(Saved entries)
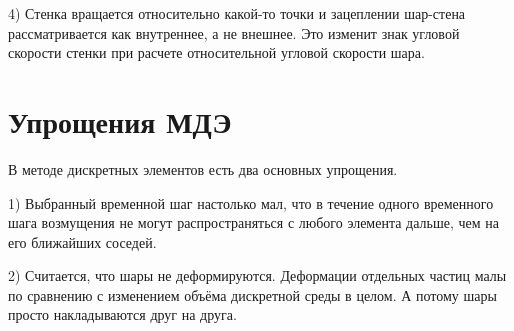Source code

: \documentclass[a4paper]{article}
\begin{document}
4) Стенка вращается относительно какой-то точки и зацеплении шар-стена рассматривается как внутреннее, а не внешнее. 
Это изменит знак угловой скорости стенки при расчете относительной угловой скорости шара.


\section{Упрощения МДЭ}

В методе дискретных элементов есть два основных упрощения.

1) Выбранный временной шаг настолько мал, что в течение одного временного шага возмущения не могут распространяться с любого элемента дальше, чем на его ближайших соседей. 

2) Считается, что шары не деформируются.
Деформации отдельных частиц малы по сравнению с изменением объёма дискретной среды в целом.
А потому шары просто накладываются друг на друга.
\end{document}
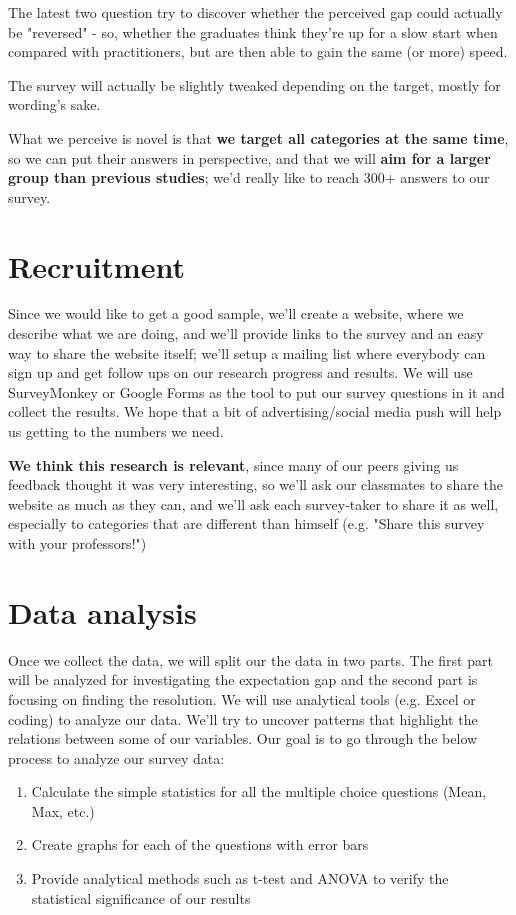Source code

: \documentclass{sigchi}
\begin{document}
The latest two question try to discover whether the perceived gap could actually be "reversed" - so, whether the graduates think they're up for a slow start when compared with practitioners, but are then able to gain the same (or more) speed.
 
The survey will actually be slightly tweaked depending on the target, mostly for wording's sake.
 
 What we perceive is novel is that \textbf{we target all categories at the same time}, so we can put their answers in perspective, and that we will \textbf{aim for a larger group than previous studies}; we'd really like to reach 300+ answers to our survey.
 
\section{Recruitment}
Since we would like to get a good sample, we'll create a website, where we describe what we are doing, and we'll provide links to the survey and an easy way to share the website itself; we'll setup a mailing list where everybody can sign up and get follow ups on our research progress and results. We will use SurveyMonkey or Google Forms as the tool to put our survey questions in it and collect the results. We hope that a bit of advertising/social media push will help us getting to the numbers we need. 

 \textbf{We think this research is relevant}, since many of our peers giving us feedback thought it was very interesting, so we'll ask our classmates to share the website as much as they can, and we'll ask each survey-taker to share it as well, especially to categories that are different than himself (e.g. "Share this survey with your professors!")
 
 \section{Data analysis}
 Once we collect the data, we will split our the data in two parts. The first part will be analyzed for investigating the expectation gap and the second part is focusing on finding the resolution. We will use analytical tools (e.g. Excel or coding) to analyze our data. We'll try to uncover patterns that highlight the relations between some of our variables. Our goal is to go through the below process to analyze our survey data:\\
\begin{enumerate}
	\item Calculate the simple statistics for all the multiple choice questions (Mean, Max, etc.)
	\item Create graphs for each of the questions with error bars
	\item Provide analytical methods such as t-test and ANOVA to verify the statistical significance of our results
\end{enumerate}
\end{document}
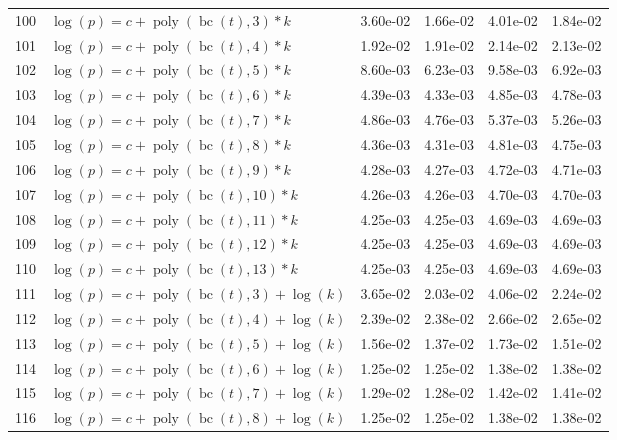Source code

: \documentclass[12pt,a4paper]{article}
\DeclareMathOperator{\bc}{bc}
\DeclareMathOperator{\poly}{poly}
\begin{document}
\begin{longtable}[t]{ll>{\raggedleft\arraybackslash}p{2cm}>{\raggedleft\arraybackslash}p{2cm}>{\raggedleft\arraybackslash}p{2cm}>{\raggedleft\arraybackslash}p{2cm}}
100 & $\log(p) = c + \poly\left( \bc(t), 3 \right) * k$ & 3.60e-02 & 1.66e-02 & 4.01e-02 & 1.84e-02\\
\rowcolor{gray!6}  101 & $\log(p) = c + \poly\left( \bc(t), 4 \right) * k$ & 1.92e-02 & 1.91e-02 & 2.14e-02 & 2.13e-02\\
102 & $\log(p) = c + \poly\left( \bc(t), 5 \right) * k$ & 8.60e-03 & 6.23e-03 & 9.58e-03 & 6.92e-03\\
\rowcolor{gray!6}  103 & $\log(p) = c + \poly\left( \bc(t), 6 \right) * k$ & 4.39e-03 & 4.33e-03 & 4.85e-03 & 4.78e-03\\
104 & $\log(p) = c + \poly\left( \bc(t), 7 \right) * k$ & 4.86e-03 & 4.76e-03 & 5.37e-03 & 5.26e-03\\
\rowcolor{gray!6}  105 & $\log(p) = c + \poly\left( \bc(t), 8 \right) * k$ & 4.36e-03 & 4.31e-03 & 4.81e-03 & 4.75e-03\\
106 & $\log(p) = c + \poly\left( \bc(t), 9 \right) * k$ & 4.28e-03 & 4.27e-03 & 4.72e-03 & 4.71e-03\\
\rowcolor{gray!6}  107 & $\log(p) = c + \poly\left( \bc(t), 10 \right) * k$ & 4.26e-03 & 4.26e-03 & 4.70e-03 & 4.70e-03\\
108 & $\log(p) = c + \poly\left( \bc(t), 11 \right) * k$ & 4.25e-03 & 4.25e-03 & 4.69e-03 & 4.69e-03\\
\rowcolor{gray!6}  109 & $\log(p) = c + \poly\left( \bc(t), 12 \right) * k$ & 4.25e-03 & 4.25e-03 & 4.69e-03 & 4.69e-03\\
110 & $\log(p) = c + \poly\left( \bc(t), 13 \right) * k$ & 4.25e-03 & 4.25e-03 & 4.69e-03 & 4.69e-03\\
\rowcolor{gray!6}  111 & $\log(p) = c + \poly\left( \bc(t), 3 \right) + \log(k)$ & 3.65e-02 & 2.03e-02 & 4.06e-02 & 2.24e-02\\
112 & $\log(p) = c + \poly\left( \bc(t), 4 \right) + \log(k)$ & 2.39e-02 & 2.38e-02 & 2.66e-02 & 2.65e-02\\
\rowcolor{gray!6}  113 & $\log(p) = c + \poly\left( \bc(t), 5 \right) + \log(k)$ & 1.56e-02 & 1.37e-02 & 1.73e-02 & 1.51e-02\\
114 & $\log(p) = c + \poly\left( \bc(t), 6 \right) + \log(k)$ & 1.25e-02 & 1.25e-02 & 1.38e-02 & 1.38e-02\\
\rowcolor{gray!6}  115 & $\log(p) = c + \poly\left( \bc(t), 7 \right) + \log(k)$ & 1.29e-02 & 1.28e-02 & 1.42e-02 & 1.41e-02\\
116 & $\log(p) = c + \poly\left( \bc(t), 8 \right) + \log(k)$ & 1.25e-02 & 1.25e-02 & 1.38e-02 & 1.38e-02\\

\end{longtable}
\end{document}
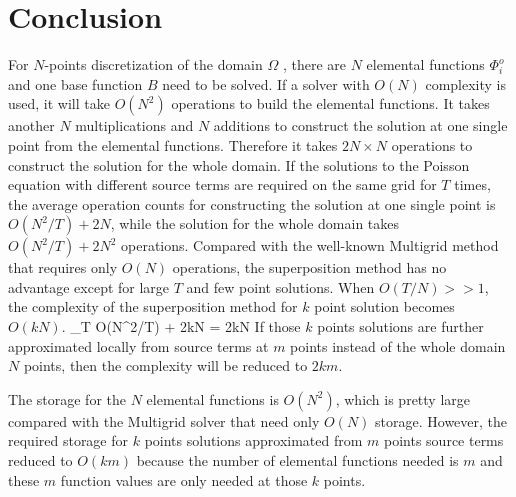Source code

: \section{Conclusion}
For $N$-points discretization of the domain $\Omega$ , there are $N$ elemental functions $\Phi^o_i$ and one base function $B$ need to be solved.
If a solver with $O(N)$ complexity is used, it will take $O(N^2)$ operations to build the elemental functions. It takes another $N$ multiplications and $N$ additions to construct the solution at one single point from the elemental functions. Therefore it takes $2N \times N$ operations to construct the solution for the whole domain. If the solutions to the Poisson equation with different source terms are required on the same grid for $T$ times, the average operation counts for constructing the solution at one single point is $O({N^2}/{T}) + 2N$, while the solution for the whole domain takes $O({N^2}/{T}) + 2N^2$ operations.
Compared with the well-known Multigrid method that requires only $O(N)$ operations, the superposition method has no advantage except for large $T$ and few point solutions. When $O(T/N)>>1$, the complexity of the superposition method for $k$ point solution becomes $O(kN)$. %
\be
\mathop {\lim }\limits_{T \to \infty} O({N^2}/{T}) + 2kN = 2kN
\ee
If those $k$ points solutions are further approximated locally from source terms at $m$ points instead of the whole domain $N$ points, then the complexity will be reduced to $2km$.

The storage for the $N$ elemental functions is $O(N^2)$, which is pretty large compared with the Multigrid solver that need only $O(N)$ storage. However, the required storage for $k$ points solutions approximated from $m$ points source terms reduced to $O(km)$ because the number of elemental functions needed is $m$ and these $m$ function values are only needed at those $k$ points.


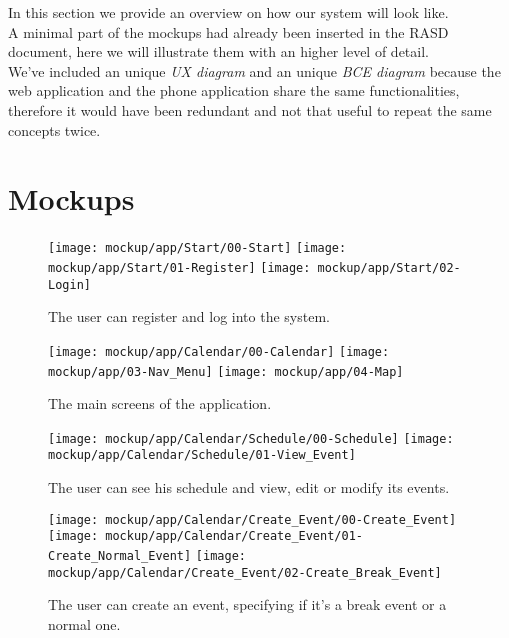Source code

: In this section we provide an overview on how our system will look like.\\
A minimal part of the mockups had already been inserted in the RASD document, here we will illustrate them with an higher level of detail.\\
We've included an unique \textit{UX diagram} and an unique \textit{BCE diagram} because the web application and the phone application share the same functionalities, therefore it would have been redundant and not that useful to repeat the same concepts twice.


\section{Mockups}
\label{subsect:Mockups}
	\begin{figure}[H]
		\texttt{[image: mockup/app/Start/00-Start]}
		\hspace{.3cm}
		\texttt{[image: mockup/app/Start/01-Register]}
		\hspace{.3cm}
		\texttt{[image: mockup/app/Start/02-Login]}
		\centering
		\caption{The user can register and log into the system.}
	\end{figure}
	
	\begin{figure}[H]
		\texttt{[image: mockup/app/Calendar/00-Calendar]}
		\hspace{.3cm}
		\texttt{[image: mockup/app/03-Nav\_Menu]}
		\hspace{.3cm}
		\texttt{[image: mockup/app/04-Map]}
		\centering
		\caption{The main screens of the application.}
	\end{figure}

	\begin{figure}[H]
		\texttt{[image: mockup/app/Calendar/Schedule/00-Schedule]}
		\hspace{.3cm}
		\texttt{[image: mockup/app/Calendar/Schedule/01-View\_Event]}
		\centering 
		\caption{The user can see his schedule and view, edit or modify its events.}
	\end{figure}
	
	\begin{figure}[H]
		\texttt{[image: mockup/app/Calendar/Create\_Event/00-Create\_Event]}
		\hspace{.3cm}
		\texttt{[image: mockup/app/Calendar/Create\_Event/01-Create\_Normal\_Event]}
		\hspace{.3cm}
		\texttt{[image: mockup/app/Calendar/Create\_Event/02-Create\_Break\_Event]}
		\centering 
		\caption{The user can create an event, specifying if it's a break event or a normal one.}
	\end{figure}
	
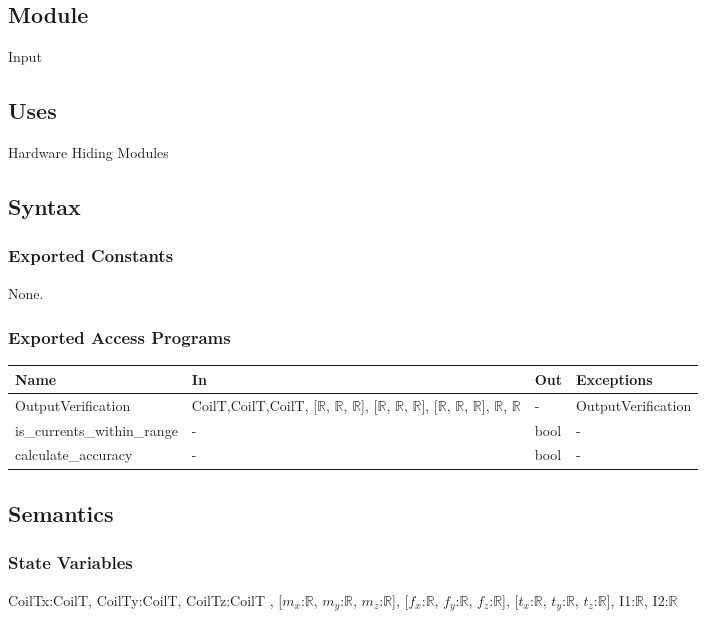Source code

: \documentclass[12pt, titlepage]{article}
\begin{document}
\subsection{Module}
Input

\subsection{Uses}
Hardware Hiding Modules

\subsection{Syntax}

\subsubsection{Exported Constants}
None.
\subsubsection{Exported Access Programs}

\begin{center}
\begin{tabular}{p{4cm} p{3cm} p{4cm} p{2cm}}
\hline
\textbf{Name} & \textbf{In} & \textbf{Out} & \textbf{Exceptions} \\
\hline
OutputVerification & CoilT,CoilT,CoilT, [$\mathbb{R}$, $\mathbb{R}$, $\mathbb{R}$], [$\mathbb{R}$, $\mathbb{R}$, $\mathbb{R}$], [$\mathbb{R}$, $\mathbb{R}$, $\mathbb{R}$], $\mathbb{R}$, $\mathbb{R}$ & - & OutputVerification  \\
\hline
is\_currents\_within\_range & - & bool & -  \\
\hline

calculate\_accuracy & - & bool & -  \\
\hline
\end{tabular}
\end{center}

\subsection{Semantics}

\subsubsection{State Variables}
CoilTx:CoilT,  CoilTy:CoilT,  CoilTz:CoilT , [$m_x$:$\mathbb{R}$, $m_y$:$\mathbb{R}$, $m_z$:$\mathbb{R}$], [$f_x$:$\mathbb{R}$, $f_y$:$\mathbb{R}$, $f_z$:$\mathbb{R}$], [$t_x$:$\mathbb{R}$, $t_y$:$\mathbb{R}$, $t_z$:$\mathbb{R}$], I1:$\mathbb{R}$, I2:$\mathbb{R}$
\end{document}
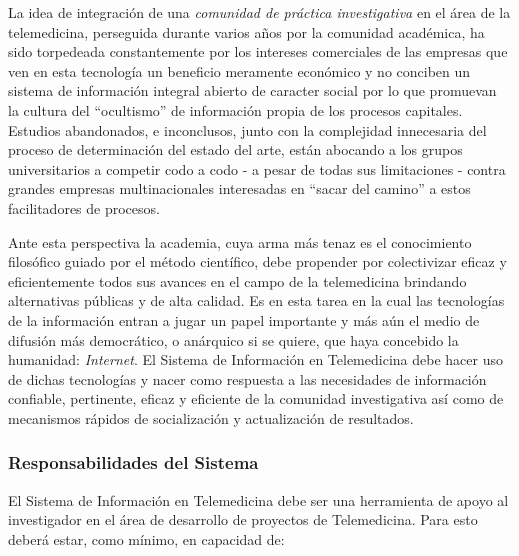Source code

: La idea de integración de una \textit{comunidad de práctica investigativa} en el área de la telemedicina, perseguida durante varios años por la comunidad académica, ha sido torpedeada constantemente por los intereses comerciales de las empresas que ven en esta tecnología un beneficio meramente económico y no conciben un sistema de información integral abierto de caracter social por lo que promuevan la cultura del “ocultismo” de información propia de los procesos capitales. Estudios abandonados, e inconclusos, junto con la complejidad innecesaria del proceso de determinación del estado del arte, están abocando a los grupos universitarios a competir codo a codo - a pesar de todas sus limitaciones - contra grandes empresas multinacionales interesadas en “sacar del camino” a estos facilitadores de procesos.

Ante esta perspectiva la academia, cuya arma más tenaz es el conocimiento filosófico guiado por el método científico, debe propender por colectivizar eficaz y eficientemente todos sus avances en el campo de la telemedicina brindando alternativas públicas y de alta calidad. Es en esta tarea en la cual las tecnologías de la información entran a jugar un papel importante y más aún el medio de difusión más democrático, o anárquico si se quiere, que haya concebido la humanidad: \textit{Internet}. El Sistema de Información en Telemedicina debe hacer uso de dichas tecnologías y nacer como respuesta a las necesidades de información confiable, pertinente, eficaz y eficiente de la comunidad investigativa así como de mecanismos rápidos de socialización y actualización de resultados.

\subsubsection{Responsabilidades del Sistema}
El Sistema de Información en Telemedicina debe ser una herramienta de apoyo al investigador en el área de desarrollo de proyectos de Telemedicina. Para esto deberá estar, como mínimo, en capacidad de:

_What needs to be done:_ In the data above, which lines have "шары"? Report each of them.

_Exercise answer:_
2) Считается, что шары не деформируются.
А потому шары просто накладываются друг на друга.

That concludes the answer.